Apa yang Kamu harapkan dari suatu seri sekuel permainan JRPG? Bila berangkat dari pakem banyak franchise raksasa yang lain, sekuel berarti tiba dengan 2 kepastian: kelanjutan cerita sang kepribadian utama serta pasti saja konflik utama yang terus menjadi jelas. Tetapi sayangnya, kepuasan tersebut tidak ditawarkan oleh Atelier Ryza 2. Alih- alih semacam suatu seri sekuel yang sepatutnya, seri kedua ini malah terasa semacam suatu petualangan spin- off ataupun semata- mata cerita bonus yang tidak hendak susah buat ditawarkan selaku expansion pack saja. Tidak terdapat kejelasan sesungguhnya soal konflik utama apa yang hendak ditawarkan Atelier Ryza apalagi di seri kedua ini, yang malah berujung dipadati dengan banyak kegiatan repetitif. Ryza pula tidak terasa hadapi progress yang signifikan selaku seseorang kepribadian, baik dari sisi kecerdasan maupun emosional.

Battlefield 2042

Anda diperkuat dengan salah satu engine terbaik yang ada di industri game, baik dari sisi optimalisasi atuapun visual. Anda diminta untuk mengerjakan sebuah game FPS yang sudah punya pakem definitifnya sendiri dan hanya butuh tambahan fitur kecil di sana-sini. Anda sudah mendapatkan hype yang dibutuhkan untuk proses marketing sejak teaser perdana. Lalu, apa yang Anda hasilkan? Sebuah game multiplayer kompetitif yang menghasilkan lebih banyak tanda tanya besar daripada kepuasan. Di awal, banjir bug dan glitch. Semakin dalam Anda menyelam, Anda mendasari bahwa ia datang dengan banyak cacat desain, seperti konsep cross-play tanpa mengimplementasikann aim-assist yang bisa dipertanggungjawabkan untuk versi konsol misalnya.

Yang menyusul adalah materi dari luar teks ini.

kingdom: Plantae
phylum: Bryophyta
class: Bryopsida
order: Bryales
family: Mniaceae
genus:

Ada niat jelas dari DICE untuk memperbaikinya memang dari update ke update, namun sulit rasanya untuk tidak mengkhawatirkan arah tumbuh Battlefield sebagai franchise di masa depan.

Call of Duty: Vanguard

Kamu sempat merasa tengah menikmati suatu permainan yang seakan lahir dari tangan pc, tiba tanpa banyak cinta serta atensi dalam proses mengembangkannya? Perihal inilah yang kami rasakan sepanjang menikmati COD: Vanguard, baik dari fashion campaign maupun multiplayer. Campaign tiba dengan cerita serta presentasi memble yang kami percaya, tidak hendak lagi Kamu ingat dalam sebagian bulan ke depan. Sedangkan fashion multiplayer? Sangat biasa sampai tidak lumayan banyak perihal istimewa buat dibicarakan. Sebegitu standar serta umumnya COD: Vanguard, sampai Kamu hendak sangat susah mengesampingkan sensasi kalau seri ini betul- betul muncul selaku“ pengisi” tahun serta konten buat COD: Warzone saja, paling tidak sampai Infinity Ward kembali menanggulangi seri tahun 2022 mendatang.